The accidental entanglement of cetaceans and other protected species such as seabirds and seals in fishing gear across European waters is cause for concern. Trawl nets, gillnets, and many more methods employed by vessels during commercial fishing can lead to this undesirable byproduct, which can harm protected species populations and also potentially the dynamics and interactions of foodwebs.
The recently-issued advice, the product of a request to ICES by the European Union (EU), focuses on quantifying as far as possible the impact of fisheries on cetaceans (whales, dolphins and porpoises), with estimates given on the numbers of common dolphin and harbour porpoises that die a result of becoming trapped in fishing gear.
As well presenting the findings of data analysis, a key message of the advice is that 'any move to integrate the monitoring of the bycatch of protected species in EU waters under the Data Collection Framework will require the very careful consideration of sampling regimes and, as such, monitoring will require significant adjustments from that used for commercial fish bycatch.'
The advice also states the importance of dedicated, specifically-designed cetacean bycatch monitoring procedures that cover all relevant fisheries if good estimates of protected species bycatch are required.
The conclusion was reached as the result of a comparison of data gathered by means of three different observation techniques practised in 2014: observers on board fishing vessels, charting in log books (done under the Data Collection Framework, DCF), and the use of remote electronic monitoring (REM) where video equipment is mounted on the boats. This comparison was done separately for both towed fishing gears – such as pelagic trawls – and static nets.

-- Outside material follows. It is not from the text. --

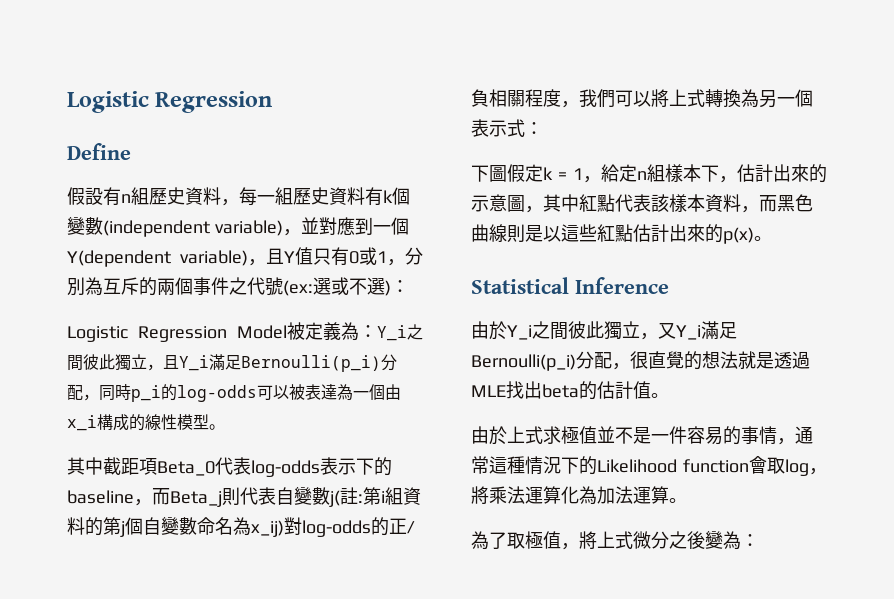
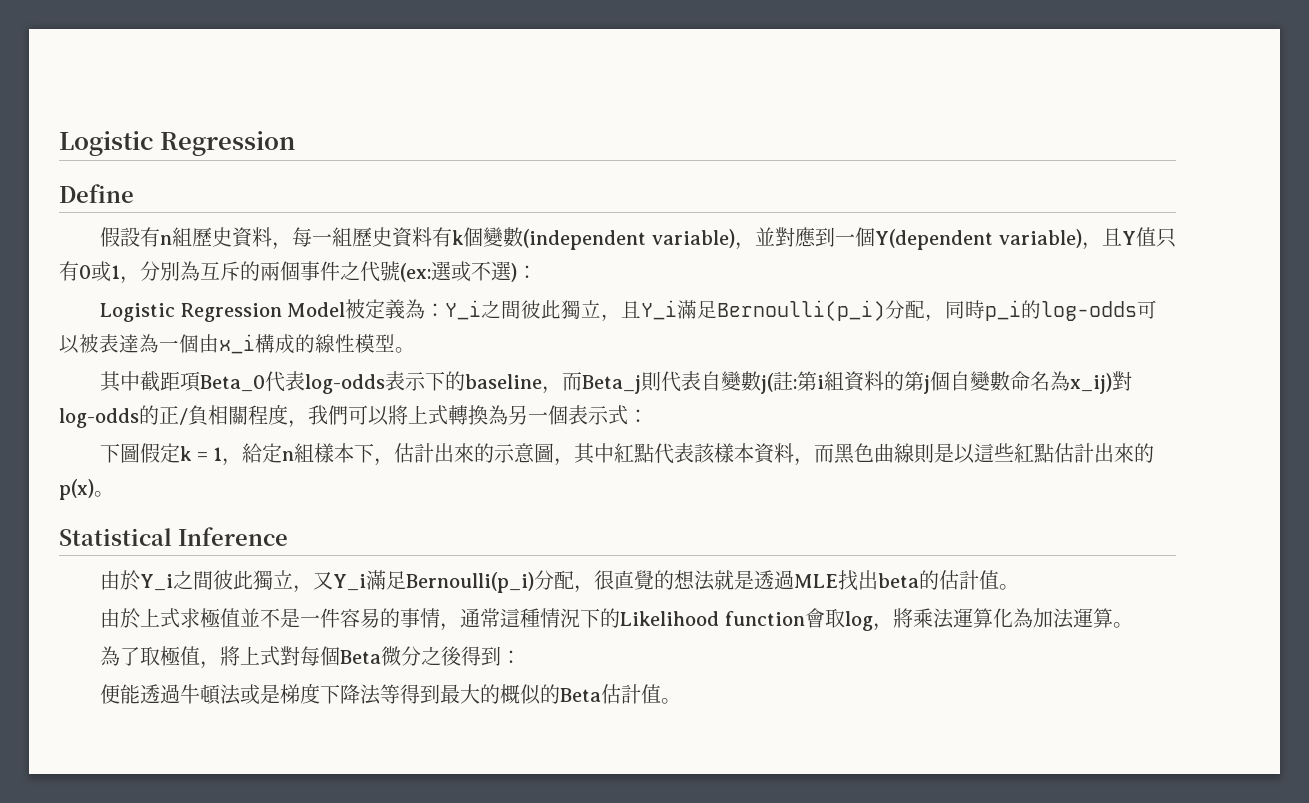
(633, 540) none -> [280,646,382,666] 對每個Beta
[705,530,759,550] 變為： -> [461,646,522,666] [100,683,682,705] 得到： // 便能透過牛頓法或是梯度下降法等得到最大的概似的Beta估計值。

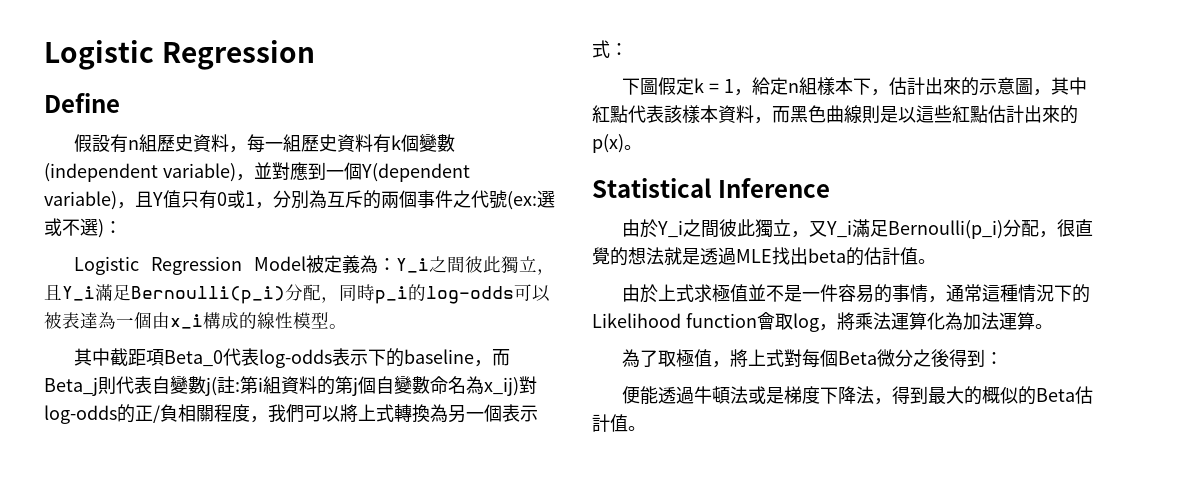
[380,684,401,704] 等 -> [874,398,893,405] ，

Despite the fact that monitoring under the three schemes was not always conducted in the same fisheries, exactly the same areas, or at the same times, it was found that the differences between each technique were so large, i.e. bycatch estimates derived from DCF were considerably lower than those gathered from dedicated observers or REM, that the advice suggests the use of specifically-designed schemes are best for good estimates of cetacean bycatch.
The advice also sees an update of bycatch rates of harbour porpoise in the Kattegat and Belt Seas (Danish Straits connecting the Kattegat with the Baltic) with 2014 fishing effort and observer coverage. Mortality due to bycatch was estimated, with results suggesting that less than one percent of the harbour porpoise population in the area is being taken. This comes with the caveat, however, that total fishing effort is likely underestimated due to underestimation of effort from smaller vessels.
The issue of unrepresentative sampling was true in the case of the common dolphin, as bycatch of the species was assessed across three ICES subareas. It was found that annual removals of common dolphins in European fisheries may exceed a 1.7% limit established by ASCOBANS (Agreement on the Conservation of Small Cetaceans in the Baltic, North East Atlantic, Irish and North Seas) and used in previous advice. However, these estimates of mortality are based upon incomplete information.
It appears that common dolphin bycatch rates are highest in pelagic trawls. Although observed rates are lower in static net fisheries, they might be as significant as pelagic rates. This is because the observed sample, once raised, might produce a similar level of total bycatch due to the effort in static net fisheries being larger than in pelagic ones.
The data behind the advice is mainly derived from reports submitted for 2014 by EU Member States, required under the EU Regulation 812/2004, as well as the stated number of cetaceans observed as taken as bycatch. Although the total mortality was not assessed due to uncertainties in fishing effort data, total common dolphin bycatch estimates were provided by two member states in two different fisheries in the same year.